Взбежав на вал, он лицом к лицу столкнулся с тремя неприятелями, только что перепрыгнувшими бруствер. Очень высокий и худой черкес, с жёлтыми, избитыми оспой щеками, замахнулся на Гаевского шашкой, но оглушающе громкий выстрел из-за спины Гаевского свалил горца. Второй черкес, держа перед собой кинжал в толстом волосатом кулаке и готовясь броситься на Гаевского, в котором он узнал офицера, поскользнулся в луже чьей-то крови и упал. Не дав ему подняться, подбежавший Пиня Рухман с размаху ударил его прикладом в голову, и с ужасом Гаевский услышал звук, с каким арбуз разбивается о мостовую. Третьего черкеса, обежав Гаевского, встретил старик Терехин. Приняв по всем правилам оборонительную стойку, он едва заметными движениями вытянутого ружья отклонял в сторону шашку горца всякий раз, как тот пытался нанести удар, и, словно дразня, легонько покалывал его штыком в грудь и плечи. Черкес, красивый и сильный малый с тёмной молодой бородкой, глухо рычал от бешенства и от презрения к своему немощному противнику. Выбрав момент, Терехин коротким круглым движением штыка выбил шашку из рук черкеса, сделал выпад, выставив вперёд тощую ногу с острым коленом, и, крякнув, деловито воткнул штык в широкую грудь горца — в то место, где её покрывал только алый шёлковый бешмет.

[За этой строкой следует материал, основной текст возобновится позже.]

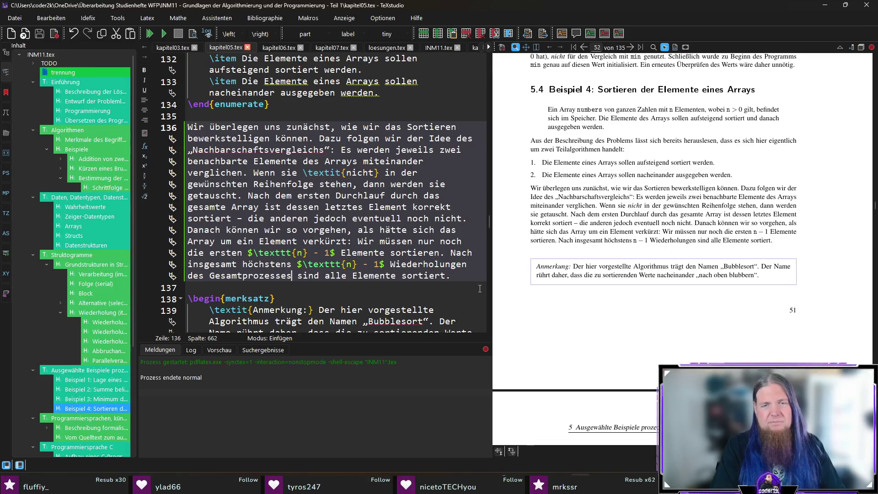
{"action": "key", "text": "ctrl+shift+Left"}
{"action": "key", "text": "ctrl+shift+Left"}
{"action": "key", "text": "BackSpace"}
{"action": "key", "text": "BackSpace"}
{"action": "key", "text": "F5"}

   — Живый в помощи Вышнего! — услышал Гаевский голос Терехина, и в наивном благочестии этих молитвенных слов было такое пронзающее душу противоречие со всем творящимся вокруг, что Гаевский вздрогнул и приостановился, не думая об опасности. «Прости, Боже, этого бедного старика, которого научили убивать твоим именем!» — прошептал он, судорожно шевеля сухими губами.

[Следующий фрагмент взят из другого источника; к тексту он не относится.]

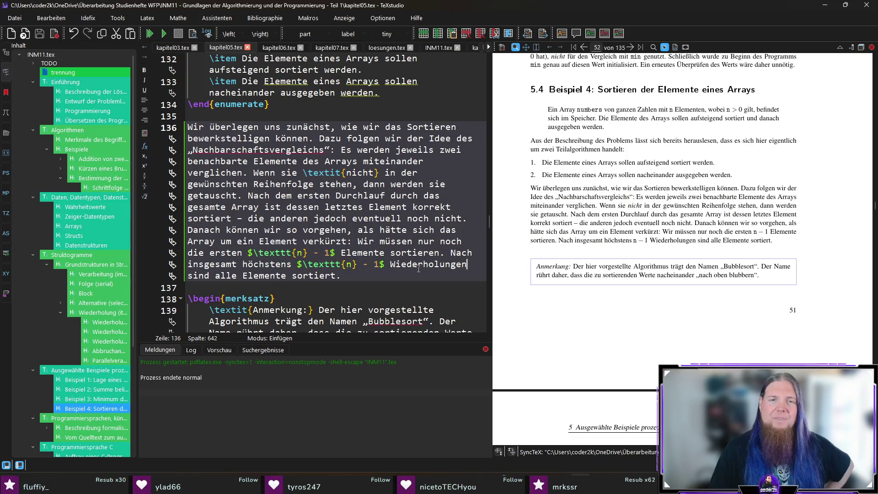
Step: Replace 'insgesamt höchstens' with 'spätestens' after 'Nach'
{"action": "left_click", "coordinate": [479, 253]}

Пиня Рухман и Архип Осипов действовали рядом. Часть стены, сложенной из наспех промазанных кирпичей, под тяжестью осадных лестниц, по которым взбирались атакующие горцы, обвалилась беспорядочной грудой, и образовалась брешь. Её-то и охраняли Пиня с Архипом. Ворвавшись в брешь, черкесы, секунду простояв на зыбком гребне и не видя другого пути, прыгали на кирпичи и падали, не удержавшись на острых углах и рёбрах. Никто из них после этого не поднимался: Архип и Пиня, стоявшие по обеим сторонам бреши, приканчивая беспомощно барахтавшихся горцев штыками и прикладами, стаскивали их трупы с кирпичей и, выпрямившись, отирали рукавами потные лбы и молча ожидали нового появления врагов. Гаевский не поручал Рухману и Осипову охрану бреши: он просто не успел в этой суматохе, где каждый сразу оказался по горло занят, никому ничего поручить или принять чьё-нибудь поручение — всё происходило само собой. Да при таком соотношении сил — двадцать на одного — иначе и не могло быть.

И всё-таки Гаевский вспомнил о коменданте, поискал его глазами, не особенно надеясь найти, и неожиданно увидел в толпе своих и горцев, перемешавшихся в схватке за орудие, которое, кажется, было повреждено и не могло стрелять. Лико, без фуражки, со стриженой, как у горца, окровавленной головой, отбивался солдатским ружьём от наседавших на него двоих или троих черкесов.

Гаевский хотел было послать кого-нибудь на помощь коменданту, потом решил бежать сам, но, оглянувшись на брешь, в просвете которой появилось сразу несколько горцев, увидел ползущего вдоль подножия вала черкеса, раненного не то в живот, не то в ноги, потому что за ним волочился по глине широкий ржавый след. Держа в зубах кинжал, горец подполз к Рухману, приподнялся на левой руке и, взяв кинжал в правую, замахнулся. «Сейчас!» — прошептал Гаевский и, вскинув пистолет, выстрелил. Горец ничком сунулся в глину и затих. Гаевский снова повернулся в ту сторону, где только что видел коменданта. Лико, уже ни от кого не отбивавшийся, что-то говорил прапорщику Симборскому, показывая вытянутой рукой куда-то за вал. Гаевский поискал глазами Безносова, других офицеров, но, никого не увидев, вспомнил об Ордынском и опять несколько раз оглянулся, ища его. Ордынского тоже не было.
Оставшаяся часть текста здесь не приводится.